# Mischverkabelung Datenbus / digitale Steuersignale (24V-Ein/Aus)



## MSommer (6 September 2018)

Hallo Miteinander, 
Ich habe einmal eine Frage von 1wire- oder Feldbus-Verkabelungen als Mischverkabelung, wenn in den freien Adern noch digitale 24V-Signale z.B. Schalter, Fensterkontakte (Eingänge) oder Relaisansteuerungen (Ausgänge) mitgeführt werden und von einem Automationssystem verarbeitet werden. Ich meine nicht die hochwertigen Bussysteme wie Ethernet, Profibus, etc.


  Ich gehöre ja zu dem Personenkreis, der getrennte Leitungen für Bus und Steuerung plädiert und fordert, werde aber regelmäßig gefragt, warum und welche Probleme hat ein diesbezüglich genutzte JY(ST)Y bzw. CAT-Leitung. Ich argumentiere halt immer: 
- mögliche Störübertragung
- mögliches Nebensprechen benachbarter Signaladern auf den Bus,
- nicht zulässig, weil Datenleitungen nur zur Datenübertragung zugelassen sind.


  Deshalb meine Frage: Stimmt meine Argumentation oder ist es letztendlich zulässig eine solche Mischverkabelung von Bus-/Steuerung aufzubauen. Für mich sind halt Busverkabelungen und Steuerleitungen für Signale "getrennte Funktionalitäten". Vielleicht habt Ihr einen Link dazu verfügbar.
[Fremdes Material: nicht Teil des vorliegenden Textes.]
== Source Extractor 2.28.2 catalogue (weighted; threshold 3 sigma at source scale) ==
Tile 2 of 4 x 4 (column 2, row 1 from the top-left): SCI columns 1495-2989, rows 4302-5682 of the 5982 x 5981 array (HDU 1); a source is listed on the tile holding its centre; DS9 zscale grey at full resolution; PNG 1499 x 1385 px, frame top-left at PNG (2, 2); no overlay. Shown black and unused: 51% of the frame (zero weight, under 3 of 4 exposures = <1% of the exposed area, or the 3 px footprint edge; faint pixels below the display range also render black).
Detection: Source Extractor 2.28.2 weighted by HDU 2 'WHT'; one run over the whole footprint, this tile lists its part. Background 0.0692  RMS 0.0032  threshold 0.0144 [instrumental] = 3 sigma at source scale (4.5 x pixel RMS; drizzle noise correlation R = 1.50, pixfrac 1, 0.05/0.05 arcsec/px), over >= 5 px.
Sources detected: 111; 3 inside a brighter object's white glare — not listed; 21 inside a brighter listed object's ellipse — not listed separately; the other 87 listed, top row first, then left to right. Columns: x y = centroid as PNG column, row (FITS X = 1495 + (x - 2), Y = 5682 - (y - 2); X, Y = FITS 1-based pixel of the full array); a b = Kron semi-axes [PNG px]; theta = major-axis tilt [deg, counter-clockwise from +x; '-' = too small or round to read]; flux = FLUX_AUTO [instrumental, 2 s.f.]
  Ich Bedanke mich schon einmal im Voraus.
  Michael


----------



## Blockmove (6 September 2018)

Naja pauschal lässt sich das nicht beantworten.
Bei niedrigen Übertragungsraten und passenden Signalen kann das alles funktionieren.
Nur bist du damit eindeutig in der Bastel- und Probierecke.
Gerade OneWire ist da so ein Spezialfall.
Wenn es funktioniert ok ... Wenn nicht, dann viel Vergnügen bei der Fehlersuche. Dallas hat OneWire als System für geräteinterne Sensoren gedacht und nicht für Homeautomation.

Gruß
Blockmove


----------



## acid (6 September 2018)

Wenn es paarweise geschirmte Leitungen sind, ist das Risiko zwar geringer, dass die Datenübertragung gestört wird, aber eine Garantie würde ich nicht geben. 

Bis auf den letzten Punkt kannst du durchaus so argumentieren. Alternativ soll dir der Kunde schriftlich bestätigen, dass er über mögliche Probleme aufgeklärt wurde und er die volle Verantwortung übernimmt, wenn es zu Problemen kommt. Dann ist in der Regel Ruhe bei solchen Diskussionen.


----------